## Aim of the exercise
Once the pictures are set aside, print the records that follow exactly as written.

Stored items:

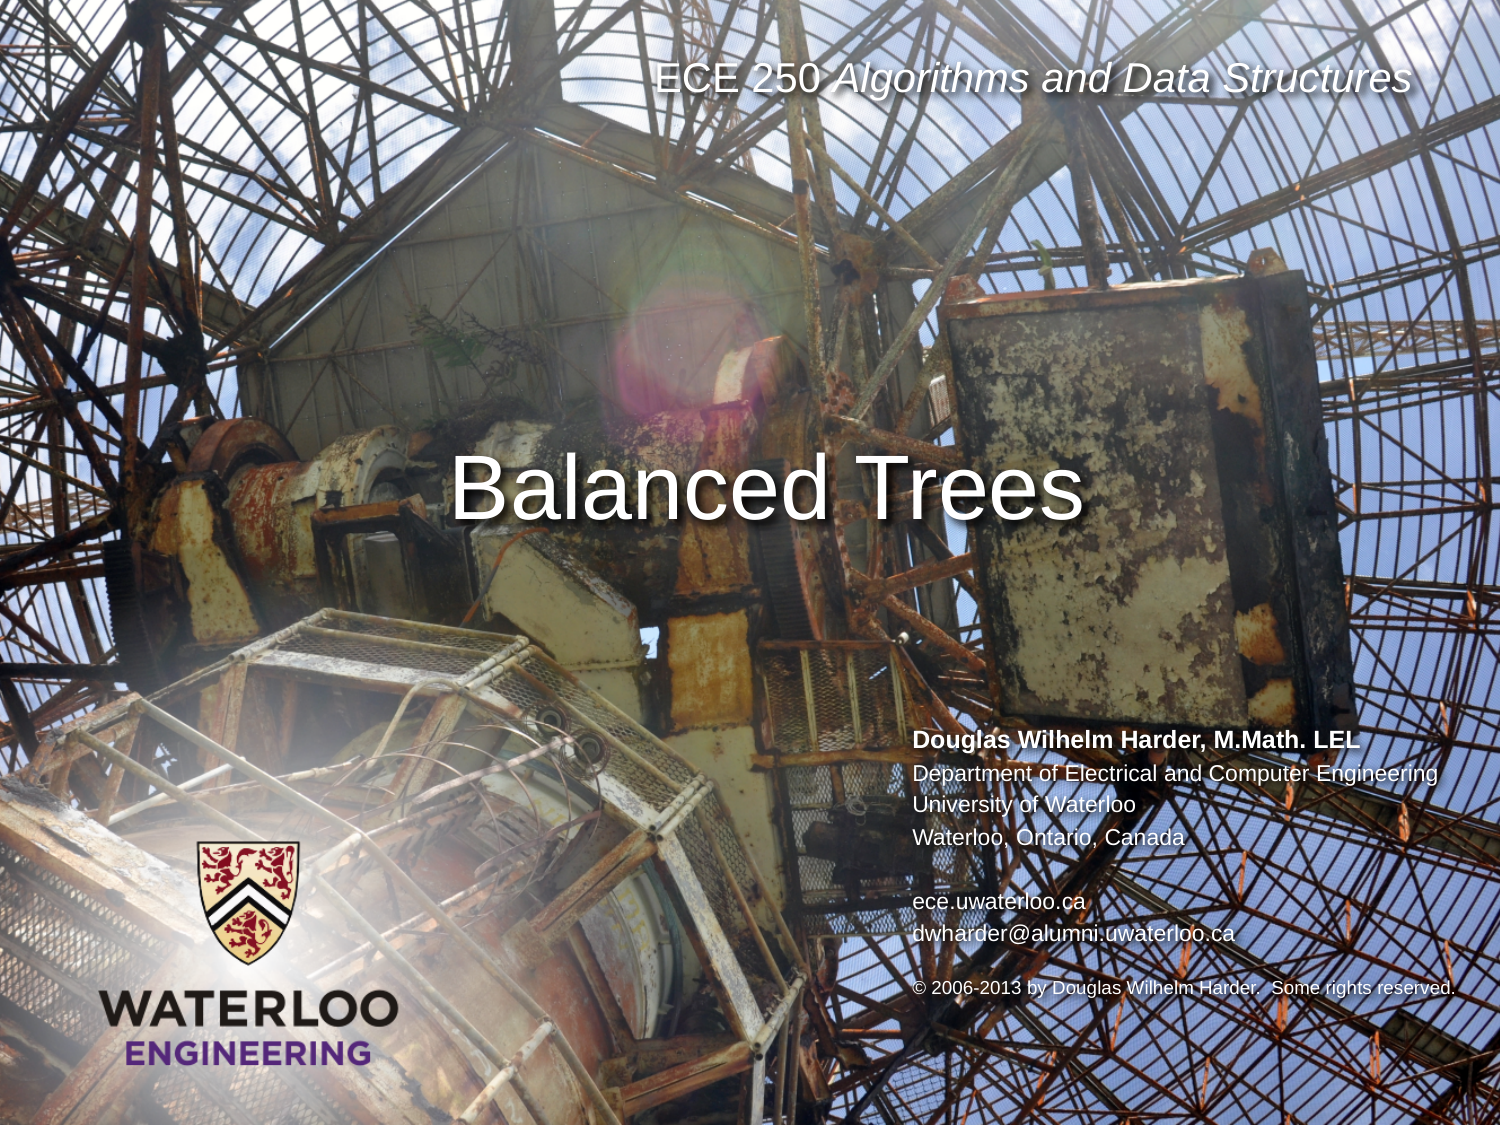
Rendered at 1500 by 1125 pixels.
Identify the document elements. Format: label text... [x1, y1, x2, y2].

text_box Balanced Trees [88, 420, 1447, 546]
picture [0, 0, 1500, 1125]
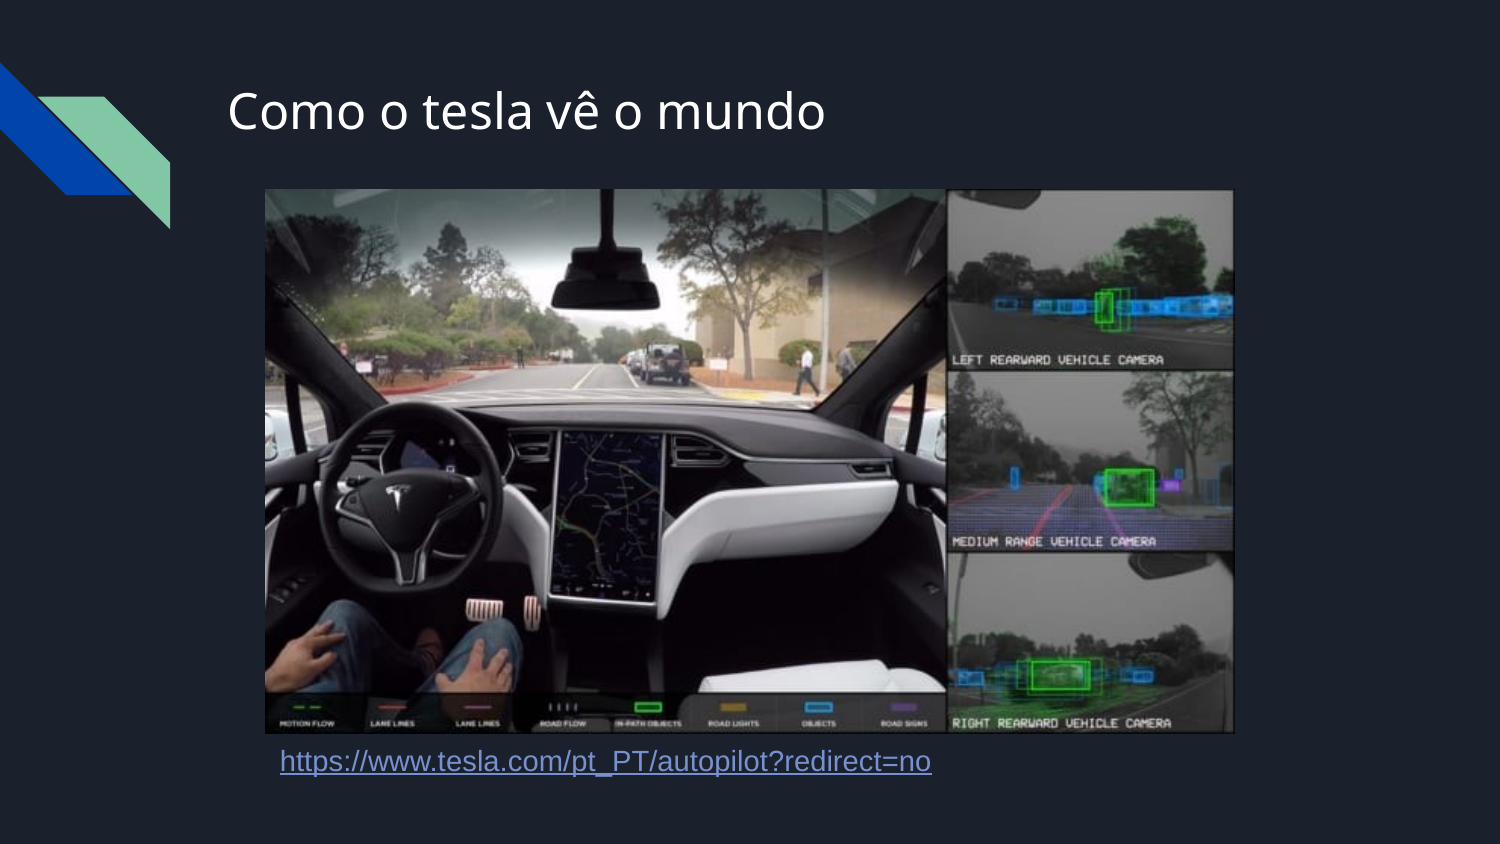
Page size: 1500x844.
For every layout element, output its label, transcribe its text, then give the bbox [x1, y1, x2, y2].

## Result of this exercise
Rendered at 1500 by 1125 pixels.
Identify the document elements. Format: label text... [x1, y1, x2, y2].

text_box Balanced Trees [88, 420, 1447, 546]
picture [0, 0, 1500, 1125]
Page size: 1500x844.
For every layout element, output its label, transcribe its text, then give the bbox [x1, y1, x2, y2].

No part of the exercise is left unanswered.